Мужчина в военной форме позирует перед камерой, стоя на открытой террасе, расположенной где-то высоко в горах. Под ним — далеко внизу — море бесшовно сливается с небом, формируя однородный план. Одной рукой мужчина держится за ограду террасы, другая — непринужденно упирается в пояс. Располагаясь вне центра, вертикаль военного тела оказывается тем не менее в фокусе, структурно усиленном параллелями горизонтальных перекладин ограды.

Этот портрет мог бы быть вполне типичным примером фотографии «из отпуска», если бы не отсутствие одной важной детали: головы мужчины. Фигура военного обрезана на уровне его плеч. Но, несмотря на радикальность этого «расчленения» предмета изображения, фотография производит на редкость умиротворенное впечатление. При всей своей обезглавленности фигура не теряет ни уверенности в себе, ни ощущения контроля над ситуацией (Илл. 1).

Под названием «Присутствие» этот снимок вошел в серию, созданную Сергеем Кожемякиным (1956 г.р.), одним из основных представителей Минской школы творческой фотографии. Слово «созданный» в данном случае отражает характер серии лишь отчасти. Все фотографии серии основаны на снимках, которые Кожемякин позаимствовал из домашних альбомов своих родственников. Перефотографировав старые фотографии, Кожемякин собрал их вместе в небольшую серию, озаглавив ее «Семейный альбом: настоящие фотографии из настоящей жизни: 1953–1989» [1].

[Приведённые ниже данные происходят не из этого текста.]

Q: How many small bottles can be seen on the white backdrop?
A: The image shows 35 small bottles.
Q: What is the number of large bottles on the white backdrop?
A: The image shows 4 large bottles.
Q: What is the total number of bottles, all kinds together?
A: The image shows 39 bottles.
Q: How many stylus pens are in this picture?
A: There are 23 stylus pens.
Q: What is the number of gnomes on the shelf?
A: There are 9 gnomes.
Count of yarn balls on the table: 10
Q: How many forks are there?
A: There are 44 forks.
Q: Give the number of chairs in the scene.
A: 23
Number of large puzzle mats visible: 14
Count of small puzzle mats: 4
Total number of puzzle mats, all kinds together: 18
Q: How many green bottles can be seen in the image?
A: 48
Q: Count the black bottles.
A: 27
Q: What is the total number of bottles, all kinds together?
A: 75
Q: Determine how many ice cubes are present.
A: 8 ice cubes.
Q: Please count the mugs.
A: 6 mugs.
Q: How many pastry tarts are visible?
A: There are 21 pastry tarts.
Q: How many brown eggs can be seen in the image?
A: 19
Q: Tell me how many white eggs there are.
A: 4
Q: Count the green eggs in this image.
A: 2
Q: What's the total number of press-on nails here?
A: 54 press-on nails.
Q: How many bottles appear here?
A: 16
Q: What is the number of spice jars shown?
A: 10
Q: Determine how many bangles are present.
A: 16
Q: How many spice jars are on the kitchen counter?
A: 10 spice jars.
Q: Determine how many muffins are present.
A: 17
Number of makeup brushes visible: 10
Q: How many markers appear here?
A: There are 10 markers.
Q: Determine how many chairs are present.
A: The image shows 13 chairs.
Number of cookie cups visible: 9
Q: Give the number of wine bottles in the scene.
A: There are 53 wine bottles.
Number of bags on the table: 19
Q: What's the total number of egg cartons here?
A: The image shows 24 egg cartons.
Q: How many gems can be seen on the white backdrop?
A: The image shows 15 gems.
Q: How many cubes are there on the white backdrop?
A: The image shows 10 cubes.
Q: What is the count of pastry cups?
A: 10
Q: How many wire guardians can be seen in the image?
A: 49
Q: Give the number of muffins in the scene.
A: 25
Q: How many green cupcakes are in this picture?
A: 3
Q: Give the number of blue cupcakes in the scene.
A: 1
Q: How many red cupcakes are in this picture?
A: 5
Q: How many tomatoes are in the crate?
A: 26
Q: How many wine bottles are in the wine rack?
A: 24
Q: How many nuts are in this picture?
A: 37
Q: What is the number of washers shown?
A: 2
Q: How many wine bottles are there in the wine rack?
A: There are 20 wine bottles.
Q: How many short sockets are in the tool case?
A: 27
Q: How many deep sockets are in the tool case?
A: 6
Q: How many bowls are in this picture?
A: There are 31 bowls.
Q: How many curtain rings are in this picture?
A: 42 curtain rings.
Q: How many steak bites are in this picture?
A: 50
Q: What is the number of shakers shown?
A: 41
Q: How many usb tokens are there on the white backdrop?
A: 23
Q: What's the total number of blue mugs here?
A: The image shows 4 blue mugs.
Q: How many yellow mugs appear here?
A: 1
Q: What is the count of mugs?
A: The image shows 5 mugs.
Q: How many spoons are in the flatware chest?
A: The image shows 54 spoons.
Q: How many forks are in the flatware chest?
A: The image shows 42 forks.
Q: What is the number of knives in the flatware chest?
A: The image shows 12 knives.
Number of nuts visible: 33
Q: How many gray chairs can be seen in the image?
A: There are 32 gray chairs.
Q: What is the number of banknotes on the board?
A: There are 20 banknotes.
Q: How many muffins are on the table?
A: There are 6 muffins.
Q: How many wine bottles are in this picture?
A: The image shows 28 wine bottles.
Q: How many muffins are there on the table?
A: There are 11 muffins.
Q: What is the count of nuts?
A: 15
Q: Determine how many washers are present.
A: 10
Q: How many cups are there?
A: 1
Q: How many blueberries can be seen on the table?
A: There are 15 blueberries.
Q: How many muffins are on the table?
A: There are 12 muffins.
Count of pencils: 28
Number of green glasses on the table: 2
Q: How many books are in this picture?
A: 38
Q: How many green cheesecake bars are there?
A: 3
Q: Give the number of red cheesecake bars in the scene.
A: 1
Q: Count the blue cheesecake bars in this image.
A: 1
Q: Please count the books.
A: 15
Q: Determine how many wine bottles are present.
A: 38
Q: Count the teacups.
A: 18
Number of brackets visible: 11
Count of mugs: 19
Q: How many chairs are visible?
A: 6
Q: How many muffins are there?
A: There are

Илл. 1. Сергей Кожемякин. Присутствие. Из семейного альбома: реальные фотографии из реальной жизни: 1953–1989

В 2009 году в Минске во время моего интервью с Кожемякиным я спросил его, зачем он решил «обезглавить» военного. Фотограф заверил меня в том, что никаких модификаций исходных снимков не было — «Я бы никогда не позволил себе отрезать голову моего брата!» — и предложил свою версию прочтения этого снимка. В 1989 году, когда он начал работать над «Альбомом», термин «присутствие» был на слуху как часть политической формулы-эвфемизма, описывающей пребывание советских войск в Афганистане — «присутствие ограниченного контингента». Совместив политическое клише с готовым изображением своего брата-военного, Кожемякин в итоге предложил изобразительный комментарий по поводу происходящих событий (вывод войск из Афганистана закончился в феврале 1989 года). Фотография стала своеобразным историческим обобщением, «игрой со стереотипом», как это назвал сам Кожемякин. В итоге неудачный обрез снимка камерой превратился в концептуальный прием, в визуальную аллегорию непопулярной и плохо организованной военной интервенции: (само)уверенное тело, не обремененное присутствием разума.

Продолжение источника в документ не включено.